Más allá de las condenas a las políticas monetarias, los dramaturgos fotografiaron, exprimiendo las correspondencias entre los objetos (en palabras de Baltasar Gracián), fenómenos que surgieron a resultas de la sobreabundancia de cobre.

Uno de ellos fue el premio de la plata (el sobreprecio de las monedas de plata respecto a las monedas de vellón). A partir de ello, Tirso construyó un inteligente equívoco en el drama El amor médico:

TELLO. “¿Eres dama motilona / de la hermana compañera? / ¿Fregatriz o de labor? / No quiero decir doncella, / que esa es moneda de plata, / y como el vellón la premia, / apenas sale del cuño / cuando afirman que se trueca”.

Un sentido apunta al contexto de las mujeres que pertenecían al servicio de una casa, y otro a la virginidad de la muchacha, pues es bien sabido que la moneda de plata no fue alterada y mantuvo intacto su valor.

Como señalé arriba, la circulación masiva de vellones dio lugar a la desaparición de las monedas de oro y plata, cosa de la que se percata un personaje de Los balcones de Madrid (también de Tirso):

CONDE. “Unos pocos de doblones / para que facilitéis / deseos; que cumple a damas / la calle del interés.

LEONOR. "¿En el siglo de vellón / doblones? […] ¡No hay oros en todo el mundo!”.

El vellón bueno

Hubo también casos (excepcionales) en que, a diferencia de los anteriores, se respaldaron estas políticas monetarias.
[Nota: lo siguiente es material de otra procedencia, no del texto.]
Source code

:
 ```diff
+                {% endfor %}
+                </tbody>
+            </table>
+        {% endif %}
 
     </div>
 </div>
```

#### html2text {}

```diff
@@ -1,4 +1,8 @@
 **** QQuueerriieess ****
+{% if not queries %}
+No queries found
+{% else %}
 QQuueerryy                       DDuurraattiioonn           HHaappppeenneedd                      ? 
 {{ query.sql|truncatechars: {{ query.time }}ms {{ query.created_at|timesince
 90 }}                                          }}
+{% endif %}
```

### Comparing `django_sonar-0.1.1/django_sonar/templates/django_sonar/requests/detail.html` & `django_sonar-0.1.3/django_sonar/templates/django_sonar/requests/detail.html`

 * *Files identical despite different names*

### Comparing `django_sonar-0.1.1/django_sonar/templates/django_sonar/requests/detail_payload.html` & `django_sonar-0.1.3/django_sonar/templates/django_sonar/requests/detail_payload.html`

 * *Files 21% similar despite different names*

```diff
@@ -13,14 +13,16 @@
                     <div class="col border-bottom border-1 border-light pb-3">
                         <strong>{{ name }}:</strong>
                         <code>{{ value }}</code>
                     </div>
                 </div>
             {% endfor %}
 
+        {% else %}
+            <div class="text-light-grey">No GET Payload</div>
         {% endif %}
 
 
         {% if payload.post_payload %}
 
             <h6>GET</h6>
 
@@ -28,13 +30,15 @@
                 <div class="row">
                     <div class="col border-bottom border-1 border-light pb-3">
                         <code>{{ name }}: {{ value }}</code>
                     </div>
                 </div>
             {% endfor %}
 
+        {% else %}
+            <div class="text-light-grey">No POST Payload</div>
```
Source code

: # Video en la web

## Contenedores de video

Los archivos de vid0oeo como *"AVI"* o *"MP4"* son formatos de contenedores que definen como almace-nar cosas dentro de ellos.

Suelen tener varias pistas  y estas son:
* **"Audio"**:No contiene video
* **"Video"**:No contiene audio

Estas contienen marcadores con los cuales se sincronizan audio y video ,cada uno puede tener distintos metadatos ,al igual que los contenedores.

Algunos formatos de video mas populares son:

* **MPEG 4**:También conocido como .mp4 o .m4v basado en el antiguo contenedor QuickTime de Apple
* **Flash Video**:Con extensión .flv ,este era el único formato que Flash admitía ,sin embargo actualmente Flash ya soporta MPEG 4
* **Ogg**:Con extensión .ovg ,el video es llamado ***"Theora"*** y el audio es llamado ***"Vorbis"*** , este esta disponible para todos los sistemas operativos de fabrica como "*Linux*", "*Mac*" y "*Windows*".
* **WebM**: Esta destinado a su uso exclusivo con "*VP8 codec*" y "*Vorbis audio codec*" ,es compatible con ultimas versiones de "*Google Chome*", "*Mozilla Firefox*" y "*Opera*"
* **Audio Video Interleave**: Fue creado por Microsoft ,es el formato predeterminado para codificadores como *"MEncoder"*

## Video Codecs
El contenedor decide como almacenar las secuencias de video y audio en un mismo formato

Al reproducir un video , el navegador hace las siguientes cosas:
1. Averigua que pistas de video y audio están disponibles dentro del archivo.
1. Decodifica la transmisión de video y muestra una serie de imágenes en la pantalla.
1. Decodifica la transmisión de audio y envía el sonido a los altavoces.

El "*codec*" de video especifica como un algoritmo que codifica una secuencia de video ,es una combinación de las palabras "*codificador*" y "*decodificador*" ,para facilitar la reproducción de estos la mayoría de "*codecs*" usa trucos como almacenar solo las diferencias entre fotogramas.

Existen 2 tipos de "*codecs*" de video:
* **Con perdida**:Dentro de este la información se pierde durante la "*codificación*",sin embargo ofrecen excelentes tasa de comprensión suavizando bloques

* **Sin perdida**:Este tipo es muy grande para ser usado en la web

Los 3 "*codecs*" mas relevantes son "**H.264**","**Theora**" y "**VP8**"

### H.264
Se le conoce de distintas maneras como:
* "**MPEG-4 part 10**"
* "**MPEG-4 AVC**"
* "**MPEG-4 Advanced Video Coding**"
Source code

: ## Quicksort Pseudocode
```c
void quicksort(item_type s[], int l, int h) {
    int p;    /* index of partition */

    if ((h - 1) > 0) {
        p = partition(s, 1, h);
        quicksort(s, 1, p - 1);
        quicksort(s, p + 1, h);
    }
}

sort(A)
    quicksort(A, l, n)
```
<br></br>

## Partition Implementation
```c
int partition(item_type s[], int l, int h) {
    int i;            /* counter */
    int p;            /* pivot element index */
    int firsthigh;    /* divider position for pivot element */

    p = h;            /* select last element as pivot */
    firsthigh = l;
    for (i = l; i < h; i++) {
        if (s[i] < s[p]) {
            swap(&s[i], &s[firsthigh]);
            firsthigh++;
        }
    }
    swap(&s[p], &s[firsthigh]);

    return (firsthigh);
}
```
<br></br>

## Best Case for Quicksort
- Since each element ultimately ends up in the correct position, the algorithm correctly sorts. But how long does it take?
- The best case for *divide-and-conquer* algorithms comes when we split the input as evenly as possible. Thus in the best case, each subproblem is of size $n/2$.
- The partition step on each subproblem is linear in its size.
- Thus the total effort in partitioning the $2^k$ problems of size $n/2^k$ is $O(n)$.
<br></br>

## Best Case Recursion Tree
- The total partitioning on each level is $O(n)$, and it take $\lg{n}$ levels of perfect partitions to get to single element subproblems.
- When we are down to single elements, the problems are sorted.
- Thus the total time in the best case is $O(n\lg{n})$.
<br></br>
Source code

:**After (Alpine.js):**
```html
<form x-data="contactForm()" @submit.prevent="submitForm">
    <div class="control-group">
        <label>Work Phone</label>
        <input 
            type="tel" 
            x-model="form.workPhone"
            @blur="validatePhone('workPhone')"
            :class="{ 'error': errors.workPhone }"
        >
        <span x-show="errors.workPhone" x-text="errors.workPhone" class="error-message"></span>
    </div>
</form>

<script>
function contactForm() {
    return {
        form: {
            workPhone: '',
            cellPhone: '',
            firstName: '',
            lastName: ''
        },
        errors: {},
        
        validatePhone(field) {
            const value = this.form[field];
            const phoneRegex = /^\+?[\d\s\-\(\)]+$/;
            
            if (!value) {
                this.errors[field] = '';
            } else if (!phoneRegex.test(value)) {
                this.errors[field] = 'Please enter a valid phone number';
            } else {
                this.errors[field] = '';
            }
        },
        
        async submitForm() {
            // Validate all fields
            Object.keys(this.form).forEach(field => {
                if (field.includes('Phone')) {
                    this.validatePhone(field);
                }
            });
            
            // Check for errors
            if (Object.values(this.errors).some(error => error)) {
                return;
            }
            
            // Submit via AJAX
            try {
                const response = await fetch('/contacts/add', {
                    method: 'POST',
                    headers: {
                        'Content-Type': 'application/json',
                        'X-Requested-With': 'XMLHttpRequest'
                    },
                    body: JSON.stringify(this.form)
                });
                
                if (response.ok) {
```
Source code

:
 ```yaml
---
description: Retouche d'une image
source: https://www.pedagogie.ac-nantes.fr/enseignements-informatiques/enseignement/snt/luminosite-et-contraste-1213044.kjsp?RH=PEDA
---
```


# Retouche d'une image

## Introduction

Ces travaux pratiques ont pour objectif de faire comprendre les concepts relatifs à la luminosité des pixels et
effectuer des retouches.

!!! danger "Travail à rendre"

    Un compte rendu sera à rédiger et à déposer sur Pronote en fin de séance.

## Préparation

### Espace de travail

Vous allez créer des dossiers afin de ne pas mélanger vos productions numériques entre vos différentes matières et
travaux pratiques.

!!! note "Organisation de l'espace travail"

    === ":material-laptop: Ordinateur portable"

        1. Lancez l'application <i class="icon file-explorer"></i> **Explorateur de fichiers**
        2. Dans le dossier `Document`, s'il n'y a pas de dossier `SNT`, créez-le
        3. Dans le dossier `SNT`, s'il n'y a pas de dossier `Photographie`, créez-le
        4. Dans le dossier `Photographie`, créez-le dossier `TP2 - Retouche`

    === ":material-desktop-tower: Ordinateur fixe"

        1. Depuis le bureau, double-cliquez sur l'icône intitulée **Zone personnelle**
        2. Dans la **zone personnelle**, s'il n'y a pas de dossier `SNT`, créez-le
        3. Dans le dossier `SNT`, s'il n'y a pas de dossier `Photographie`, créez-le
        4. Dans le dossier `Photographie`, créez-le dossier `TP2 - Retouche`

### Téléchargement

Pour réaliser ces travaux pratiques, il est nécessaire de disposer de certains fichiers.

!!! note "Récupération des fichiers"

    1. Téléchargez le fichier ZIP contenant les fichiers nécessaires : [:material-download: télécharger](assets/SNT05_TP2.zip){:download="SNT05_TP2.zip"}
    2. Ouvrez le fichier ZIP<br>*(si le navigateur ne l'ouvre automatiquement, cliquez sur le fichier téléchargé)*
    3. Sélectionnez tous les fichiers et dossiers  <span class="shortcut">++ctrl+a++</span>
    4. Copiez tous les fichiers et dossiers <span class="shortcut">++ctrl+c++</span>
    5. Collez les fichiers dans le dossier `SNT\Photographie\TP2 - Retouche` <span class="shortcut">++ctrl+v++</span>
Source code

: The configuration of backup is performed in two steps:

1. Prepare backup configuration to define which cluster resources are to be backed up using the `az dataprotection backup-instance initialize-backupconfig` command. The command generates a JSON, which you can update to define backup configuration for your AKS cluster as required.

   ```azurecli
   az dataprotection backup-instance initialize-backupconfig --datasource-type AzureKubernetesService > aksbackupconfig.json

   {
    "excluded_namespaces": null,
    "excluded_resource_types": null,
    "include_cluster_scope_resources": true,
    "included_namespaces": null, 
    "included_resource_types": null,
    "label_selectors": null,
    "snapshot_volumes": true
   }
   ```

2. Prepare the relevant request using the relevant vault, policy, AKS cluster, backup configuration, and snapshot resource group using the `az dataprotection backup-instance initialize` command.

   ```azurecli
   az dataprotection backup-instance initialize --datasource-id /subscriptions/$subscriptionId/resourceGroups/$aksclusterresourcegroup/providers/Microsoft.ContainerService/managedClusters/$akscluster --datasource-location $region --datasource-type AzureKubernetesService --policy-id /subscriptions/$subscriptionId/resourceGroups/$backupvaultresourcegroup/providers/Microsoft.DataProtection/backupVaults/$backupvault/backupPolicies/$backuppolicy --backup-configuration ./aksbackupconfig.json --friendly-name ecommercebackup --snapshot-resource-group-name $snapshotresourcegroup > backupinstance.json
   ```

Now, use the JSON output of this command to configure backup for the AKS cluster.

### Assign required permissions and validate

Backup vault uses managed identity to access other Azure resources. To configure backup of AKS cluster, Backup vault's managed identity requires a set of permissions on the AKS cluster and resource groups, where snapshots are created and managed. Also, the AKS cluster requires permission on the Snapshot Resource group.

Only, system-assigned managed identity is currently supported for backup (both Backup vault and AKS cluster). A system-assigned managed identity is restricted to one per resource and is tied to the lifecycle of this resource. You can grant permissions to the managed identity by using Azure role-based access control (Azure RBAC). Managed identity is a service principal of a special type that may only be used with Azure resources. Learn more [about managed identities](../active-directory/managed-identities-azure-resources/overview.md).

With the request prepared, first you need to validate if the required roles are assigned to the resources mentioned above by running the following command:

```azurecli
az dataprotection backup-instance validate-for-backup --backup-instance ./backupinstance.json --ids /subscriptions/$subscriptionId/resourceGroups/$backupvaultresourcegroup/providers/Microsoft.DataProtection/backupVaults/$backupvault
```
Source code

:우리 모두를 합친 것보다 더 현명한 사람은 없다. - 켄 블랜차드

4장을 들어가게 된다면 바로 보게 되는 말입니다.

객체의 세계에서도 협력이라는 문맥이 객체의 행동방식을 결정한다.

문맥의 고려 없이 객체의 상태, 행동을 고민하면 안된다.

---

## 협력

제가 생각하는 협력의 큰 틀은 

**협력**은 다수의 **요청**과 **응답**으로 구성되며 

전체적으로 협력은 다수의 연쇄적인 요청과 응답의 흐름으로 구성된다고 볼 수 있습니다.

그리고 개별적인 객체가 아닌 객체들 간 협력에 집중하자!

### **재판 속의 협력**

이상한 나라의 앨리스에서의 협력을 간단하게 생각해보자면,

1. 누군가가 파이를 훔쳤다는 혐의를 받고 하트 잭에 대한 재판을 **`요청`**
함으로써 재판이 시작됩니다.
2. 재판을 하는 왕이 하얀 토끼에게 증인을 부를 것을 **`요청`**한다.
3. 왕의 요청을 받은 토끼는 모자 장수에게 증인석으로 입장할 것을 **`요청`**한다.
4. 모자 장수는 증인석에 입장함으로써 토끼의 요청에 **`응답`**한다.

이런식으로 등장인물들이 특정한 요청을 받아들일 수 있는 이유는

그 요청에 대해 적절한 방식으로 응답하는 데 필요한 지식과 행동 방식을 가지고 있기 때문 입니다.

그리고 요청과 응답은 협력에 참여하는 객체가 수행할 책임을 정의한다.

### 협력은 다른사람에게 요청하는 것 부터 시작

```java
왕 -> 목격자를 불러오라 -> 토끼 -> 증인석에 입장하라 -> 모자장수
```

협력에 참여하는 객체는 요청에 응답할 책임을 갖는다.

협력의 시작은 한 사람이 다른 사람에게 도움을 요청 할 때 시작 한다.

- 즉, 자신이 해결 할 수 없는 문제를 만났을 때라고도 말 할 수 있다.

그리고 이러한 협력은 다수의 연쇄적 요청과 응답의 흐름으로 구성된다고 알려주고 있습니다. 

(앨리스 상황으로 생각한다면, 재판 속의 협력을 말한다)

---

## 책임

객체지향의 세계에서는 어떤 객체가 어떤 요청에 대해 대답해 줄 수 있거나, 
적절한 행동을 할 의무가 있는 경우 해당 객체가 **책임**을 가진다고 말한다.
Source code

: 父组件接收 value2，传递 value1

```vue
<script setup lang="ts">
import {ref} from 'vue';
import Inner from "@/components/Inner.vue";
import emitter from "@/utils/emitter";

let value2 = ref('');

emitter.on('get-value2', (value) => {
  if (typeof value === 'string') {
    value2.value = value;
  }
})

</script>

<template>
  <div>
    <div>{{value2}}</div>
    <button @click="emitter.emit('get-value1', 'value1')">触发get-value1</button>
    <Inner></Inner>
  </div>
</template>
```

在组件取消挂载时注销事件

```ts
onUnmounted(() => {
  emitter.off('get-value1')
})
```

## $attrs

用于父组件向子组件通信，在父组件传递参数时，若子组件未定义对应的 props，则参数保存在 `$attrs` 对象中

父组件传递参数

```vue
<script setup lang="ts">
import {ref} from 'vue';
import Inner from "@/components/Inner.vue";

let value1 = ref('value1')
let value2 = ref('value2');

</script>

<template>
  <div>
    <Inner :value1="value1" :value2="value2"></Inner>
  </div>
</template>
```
El auto sacramental atribuido a Calderón de la Barca El consumo del vellón habría sido redactado para hacer propaganda de la puesta en circulación del vellón bueno (una moneda de cobre a la que se añadió una pequeña porción de plata), a finales de 1660, para sufragar los gastos provocados por la Guerra de Restauración portuguesa.

Puede reconocerse, a la vista de lo anterior, que la dramaturgia barroca dio testimonio de una situación aciaga con una originalidad artística espléndida. Amén de ello, se ha de celebrar la valentía de aquellos escritores, quienes llevaron a las tablas un tema muy espinoso –el económico– cuando la literatura era, entonces, celosamente vigilada por la censura.